Monday, April 30, 2012

Radio Interviews

I'm now back at home after doing my second radio interview about Grimhilda! in a week.  The first was with Owen Rooney last Thursday morning - the day before Grimhilda! opened.   The second was earlier tonight, with Donald Saville-Cook.  It took place in exactly the same studio, at Radio Dunedin.  I've learned a bit about Radio Dunedin over the last week or so; it's always good to know more about your local community.

To my surprise, I've found both the interviews quite enjoyable, and I was a lot more relaxed than I thought I'd be.  It helped that I was talking about something which I'm thoroughly familiar with.  If I'd been working on a subject about which I knew a great deal less, things might have been different...

On a totally different tack, I've been looking on my computer for something relating to a motorcycle helmet.  Surprisingly there's very little there.  A comment about purchasing Zen and the Art of Motorcycle Maintenance while we were in England in 2007 - I never actually read more than a few chapters before I gave it up as taking itself too seriously for its own good, and sold it on Trade Me.  It's a very popular book, but I wonder how many people actually get all the way through it - a bit like War and Peace in that sense!
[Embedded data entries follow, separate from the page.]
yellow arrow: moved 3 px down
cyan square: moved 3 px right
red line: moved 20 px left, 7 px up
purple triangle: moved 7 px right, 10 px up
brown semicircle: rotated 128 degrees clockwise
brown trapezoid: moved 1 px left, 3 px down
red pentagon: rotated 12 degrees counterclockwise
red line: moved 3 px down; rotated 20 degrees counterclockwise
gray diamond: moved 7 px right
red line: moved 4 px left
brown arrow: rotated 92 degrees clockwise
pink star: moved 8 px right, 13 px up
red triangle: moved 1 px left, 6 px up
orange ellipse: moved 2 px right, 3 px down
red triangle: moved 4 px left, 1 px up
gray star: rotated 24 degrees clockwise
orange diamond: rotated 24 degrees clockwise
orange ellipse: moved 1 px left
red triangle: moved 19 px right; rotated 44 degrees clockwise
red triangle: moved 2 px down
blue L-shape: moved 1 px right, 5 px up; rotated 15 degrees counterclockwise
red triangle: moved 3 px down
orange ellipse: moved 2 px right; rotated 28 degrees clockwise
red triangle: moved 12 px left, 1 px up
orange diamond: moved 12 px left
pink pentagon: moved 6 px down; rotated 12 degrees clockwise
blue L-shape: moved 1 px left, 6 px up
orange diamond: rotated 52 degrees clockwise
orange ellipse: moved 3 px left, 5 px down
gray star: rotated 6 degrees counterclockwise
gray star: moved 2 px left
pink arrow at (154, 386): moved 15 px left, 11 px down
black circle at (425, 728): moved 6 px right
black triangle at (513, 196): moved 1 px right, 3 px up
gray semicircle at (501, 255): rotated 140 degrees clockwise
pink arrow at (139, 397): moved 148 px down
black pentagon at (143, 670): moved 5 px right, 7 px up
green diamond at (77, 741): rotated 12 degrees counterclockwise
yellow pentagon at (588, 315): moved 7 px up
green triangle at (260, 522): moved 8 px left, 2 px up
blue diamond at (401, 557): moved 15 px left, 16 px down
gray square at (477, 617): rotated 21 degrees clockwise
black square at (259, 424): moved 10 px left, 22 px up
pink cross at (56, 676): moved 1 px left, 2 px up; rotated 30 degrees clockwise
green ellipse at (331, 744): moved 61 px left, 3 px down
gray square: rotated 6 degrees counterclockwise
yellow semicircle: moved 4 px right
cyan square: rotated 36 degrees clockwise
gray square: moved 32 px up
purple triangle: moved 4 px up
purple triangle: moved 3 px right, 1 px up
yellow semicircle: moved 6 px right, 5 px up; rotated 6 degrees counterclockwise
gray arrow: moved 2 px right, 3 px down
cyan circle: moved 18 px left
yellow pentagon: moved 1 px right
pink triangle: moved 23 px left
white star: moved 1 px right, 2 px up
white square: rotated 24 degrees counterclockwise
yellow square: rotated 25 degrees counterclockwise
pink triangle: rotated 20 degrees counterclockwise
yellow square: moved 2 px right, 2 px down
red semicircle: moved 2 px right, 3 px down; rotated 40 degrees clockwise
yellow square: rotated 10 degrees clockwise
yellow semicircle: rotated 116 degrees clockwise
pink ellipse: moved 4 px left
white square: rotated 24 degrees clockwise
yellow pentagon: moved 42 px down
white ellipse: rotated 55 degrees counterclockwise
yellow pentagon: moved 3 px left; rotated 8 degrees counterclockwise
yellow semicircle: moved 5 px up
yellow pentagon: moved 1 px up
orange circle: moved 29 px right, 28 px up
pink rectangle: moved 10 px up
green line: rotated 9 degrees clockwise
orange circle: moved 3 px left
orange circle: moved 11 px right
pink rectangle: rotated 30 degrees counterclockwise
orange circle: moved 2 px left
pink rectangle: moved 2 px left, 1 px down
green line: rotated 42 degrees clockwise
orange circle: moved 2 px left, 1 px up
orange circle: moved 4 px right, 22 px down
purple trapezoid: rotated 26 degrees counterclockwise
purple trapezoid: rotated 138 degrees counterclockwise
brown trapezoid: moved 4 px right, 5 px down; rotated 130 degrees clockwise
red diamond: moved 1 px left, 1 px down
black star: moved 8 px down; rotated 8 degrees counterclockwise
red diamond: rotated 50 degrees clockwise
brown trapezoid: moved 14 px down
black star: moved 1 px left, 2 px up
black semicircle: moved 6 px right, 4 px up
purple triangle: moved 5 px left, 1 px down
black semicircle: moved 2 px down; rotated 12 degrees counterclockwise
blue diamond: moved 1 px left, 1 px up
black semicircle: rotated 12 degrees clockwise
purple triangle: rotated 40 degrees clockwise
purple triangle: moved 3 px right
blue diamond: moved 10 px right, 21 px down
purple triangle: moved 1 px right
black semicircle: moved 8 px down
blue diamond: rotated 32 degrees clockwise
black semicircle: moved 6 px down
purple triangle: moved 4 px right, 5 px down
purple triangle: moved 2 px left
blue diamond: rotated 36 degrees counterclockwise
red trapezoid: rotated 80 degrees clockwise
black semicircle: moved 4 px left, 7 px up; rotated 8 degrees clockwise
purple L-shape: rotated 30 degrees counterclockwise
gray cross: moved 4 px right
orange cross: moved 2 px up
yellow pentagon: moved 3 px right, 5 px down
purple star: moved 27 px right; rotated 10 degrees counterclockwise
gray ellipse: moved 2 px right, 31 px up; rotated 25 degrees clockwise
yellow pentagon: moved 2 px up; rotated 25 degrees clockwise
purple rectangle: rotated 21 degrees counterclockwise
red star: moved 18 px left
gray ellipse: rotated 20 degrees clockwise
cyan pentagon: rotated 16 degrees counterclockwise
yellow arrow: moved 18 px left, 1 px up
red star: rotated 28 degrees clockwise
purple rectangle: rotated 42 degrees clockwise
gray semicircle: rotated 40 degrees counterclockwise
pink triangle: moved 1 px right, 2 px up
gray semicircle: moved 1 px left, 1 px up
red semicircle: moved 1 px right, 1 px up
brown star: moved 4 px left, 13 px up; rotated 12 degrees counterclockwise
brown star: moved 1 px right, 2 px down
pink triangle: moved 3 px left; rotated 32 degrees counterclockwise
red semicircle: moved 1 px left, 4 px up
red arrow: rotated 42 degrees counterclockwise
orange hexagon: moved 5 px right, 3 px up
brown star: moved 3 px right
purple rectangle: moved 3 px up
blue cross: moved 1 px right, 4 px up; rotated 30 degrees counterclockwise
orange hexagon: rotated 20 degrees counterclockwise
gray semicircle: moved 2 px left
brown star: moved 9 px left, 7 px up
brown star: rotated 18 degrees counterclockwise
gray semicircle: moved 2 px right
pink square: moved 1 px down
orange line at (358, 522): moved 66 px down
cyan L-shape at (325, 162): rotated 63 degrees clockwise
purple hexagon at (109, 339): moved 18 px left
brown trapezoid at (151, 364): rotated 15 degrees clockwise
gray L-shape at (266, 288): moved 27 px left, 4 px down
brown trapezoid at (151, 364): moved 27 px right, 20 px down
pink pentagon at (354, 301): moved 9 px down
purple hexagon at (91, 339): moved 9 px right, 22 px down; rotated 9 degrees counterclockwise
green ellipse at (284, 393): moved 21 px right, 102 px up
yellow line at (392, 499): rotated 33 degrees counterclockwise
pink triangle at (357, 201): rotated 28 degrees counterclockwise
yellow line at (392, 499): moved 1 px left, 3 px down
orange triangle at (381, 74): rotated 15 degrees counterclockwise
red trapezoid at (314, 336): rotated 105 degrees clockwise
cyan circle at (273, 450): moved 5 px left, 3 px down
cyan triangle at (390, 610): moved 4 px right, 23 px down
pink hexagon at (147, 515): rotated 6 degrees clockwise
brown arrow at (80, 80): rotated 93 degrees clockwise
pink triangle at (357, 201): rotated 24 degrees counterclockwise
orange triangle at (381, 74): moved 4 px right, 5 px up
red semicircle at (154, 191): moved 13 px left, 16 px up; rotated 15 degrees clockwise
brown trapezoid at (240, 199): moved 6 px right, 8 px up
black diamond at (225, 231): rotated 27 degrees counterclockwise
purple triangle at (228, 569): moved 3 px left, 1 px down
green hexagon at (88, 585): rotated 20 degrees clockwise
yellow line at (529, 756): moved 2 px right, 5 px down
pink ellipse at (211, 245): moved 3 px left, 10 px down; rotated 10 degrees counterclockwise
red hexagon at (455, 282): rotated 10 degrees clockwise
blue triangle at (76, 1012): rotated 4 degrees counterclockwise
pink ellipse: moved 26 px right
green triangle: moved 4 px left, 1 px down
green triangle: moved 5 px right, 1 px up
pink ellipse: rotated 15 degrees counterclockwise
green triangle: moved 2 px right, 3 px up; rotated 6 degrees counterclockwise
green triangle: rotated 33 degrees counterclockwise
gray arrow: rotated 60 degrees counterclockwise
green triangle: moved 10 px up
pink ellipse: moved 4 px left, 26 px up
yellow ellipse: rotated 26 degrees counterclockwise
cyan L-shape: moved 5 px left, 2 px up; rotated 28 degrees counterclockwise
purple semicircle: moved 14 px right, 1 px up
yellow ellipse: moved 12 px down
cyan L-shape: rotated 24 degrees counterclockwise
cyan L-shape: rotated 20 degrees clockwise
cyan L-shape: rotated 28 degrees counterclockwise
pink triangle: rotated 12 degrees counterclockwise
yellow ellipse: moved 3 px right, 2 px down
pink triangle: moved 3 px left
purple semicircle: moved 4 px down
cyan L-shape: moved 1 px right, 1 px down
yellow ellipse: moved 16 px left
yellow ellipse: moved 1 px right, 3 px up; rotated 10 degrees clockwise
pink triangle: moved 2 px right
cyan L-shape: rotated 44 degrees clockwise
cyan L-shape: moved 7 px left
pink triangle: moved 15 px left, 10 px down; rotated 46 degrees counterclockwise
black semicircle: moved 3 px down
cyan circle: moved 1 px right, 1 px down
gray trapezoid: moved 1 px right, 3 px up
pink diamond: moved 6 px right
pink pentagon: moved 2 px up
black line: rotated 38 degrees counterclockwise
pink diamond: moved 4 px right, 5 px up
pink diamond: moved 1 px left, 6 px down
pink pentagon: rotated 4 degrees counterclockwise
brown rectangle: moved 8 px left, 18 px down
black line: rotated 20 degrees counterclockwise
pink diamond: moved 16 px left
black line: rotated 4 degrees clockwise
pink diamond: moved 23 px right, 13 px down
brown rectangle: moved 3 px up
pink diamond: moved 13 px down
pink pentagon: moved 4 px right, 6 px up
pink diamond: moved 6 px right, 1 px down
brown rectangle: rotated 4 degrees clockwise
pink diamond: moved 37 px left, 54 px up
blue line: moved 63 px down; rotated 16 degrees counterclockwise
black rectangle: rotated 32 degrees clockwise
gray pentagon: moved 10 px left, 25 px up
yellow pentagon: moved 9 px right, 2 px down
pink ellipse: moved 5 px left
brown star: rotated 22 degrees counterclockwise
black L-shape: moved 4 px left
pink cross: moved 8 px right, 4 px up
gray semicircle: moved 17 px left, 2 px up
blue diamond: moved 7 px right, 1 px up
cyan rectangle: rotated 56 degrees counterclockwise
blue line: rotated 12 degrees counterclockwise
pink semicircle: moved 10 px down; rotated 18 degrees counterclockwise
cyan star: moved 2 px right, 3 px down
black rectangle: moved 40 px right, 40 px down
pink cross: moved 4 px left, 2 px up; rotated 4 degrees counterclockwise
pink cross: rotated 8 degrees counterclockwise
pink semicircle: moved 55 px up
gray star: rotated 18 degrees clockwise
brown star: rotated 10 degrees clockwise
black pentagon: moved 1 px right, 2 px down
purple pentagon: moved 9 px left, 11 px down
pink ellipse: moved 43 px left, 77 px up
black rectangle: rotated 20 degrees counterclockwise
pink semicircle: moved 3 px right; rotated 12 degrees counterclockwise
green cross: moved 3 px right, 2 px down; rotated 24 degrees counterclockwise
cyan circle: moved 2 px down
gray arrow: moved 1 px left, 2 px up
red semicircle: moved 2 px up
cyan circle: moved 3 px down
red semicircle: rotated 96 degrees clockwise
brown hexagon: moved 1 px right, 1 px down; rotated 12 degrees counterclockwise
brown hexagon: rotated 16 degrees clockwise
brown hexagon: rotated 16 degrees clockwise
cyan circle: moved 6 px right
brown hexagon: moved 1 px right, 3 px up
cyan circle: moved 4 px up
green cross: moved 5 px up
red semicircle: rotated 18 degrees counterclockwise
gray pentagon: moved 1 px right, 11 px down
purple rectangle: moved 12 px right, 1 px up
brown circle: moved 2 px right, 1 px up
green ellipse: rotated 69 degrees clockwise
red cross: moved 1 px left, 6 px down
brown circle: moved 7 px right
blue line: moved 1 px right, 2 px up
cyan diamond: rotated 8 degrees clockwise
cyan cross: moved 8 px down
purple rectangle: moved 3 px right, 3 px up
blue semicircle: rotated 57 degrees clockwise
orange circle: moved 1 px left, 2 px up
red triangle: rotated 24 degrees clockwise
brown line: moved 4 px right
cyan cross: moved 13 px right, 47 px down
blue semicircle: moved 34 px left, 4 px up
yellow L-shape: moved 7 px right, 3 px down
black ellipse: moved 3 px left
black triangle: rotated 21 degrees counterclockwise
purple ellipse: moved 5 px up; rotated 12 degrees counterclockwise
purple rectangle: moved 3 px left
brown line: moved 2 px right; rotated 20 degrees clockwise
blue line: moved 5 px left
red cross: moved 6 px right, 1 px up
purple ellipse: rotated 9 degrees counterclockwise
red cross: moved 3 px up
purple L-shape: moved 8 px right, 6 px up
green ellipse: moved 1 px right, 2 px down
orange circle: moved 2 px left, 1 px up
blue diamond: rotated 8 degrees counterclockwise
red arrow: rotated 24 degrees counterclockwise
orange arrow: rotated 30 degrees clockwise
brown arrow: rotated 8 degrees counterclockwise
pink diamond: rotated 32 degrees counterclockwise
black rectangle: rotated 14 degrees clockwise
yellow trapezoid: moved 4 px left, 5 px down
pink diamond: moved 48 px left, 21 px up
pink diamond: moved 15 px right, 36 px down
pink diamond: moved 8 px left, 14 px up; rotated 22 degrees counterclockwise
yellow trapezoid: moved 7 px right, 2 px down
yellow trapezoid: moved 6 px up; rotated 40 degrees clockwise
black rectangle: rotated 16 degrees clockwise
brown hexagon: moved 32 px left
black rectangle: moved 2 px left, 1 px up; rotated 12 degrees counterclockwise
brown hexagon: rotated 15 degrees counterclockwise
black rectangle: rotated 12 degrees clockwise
One other reference was to an incident in Barcelona - this was in the same year, 2007.  I was wandering back to the place we were staying in when I sort of got caught up in a piece of moviemaking.  The film crew were filming a supposed robbery in which the robbers got away on a motorcycle.  The driver of the motorcycle had a helmet with horns on it for some reason.  Every time they filmed the robber running out of the building with the loot and getting away on the bike, the two of them had to go right round the block to get back again, because they were being filmed in a one-way street.  Not only that there was a cameraman on the back of a second bike, and of course they had to go round the block as well.  Such are the joys of moviemaking.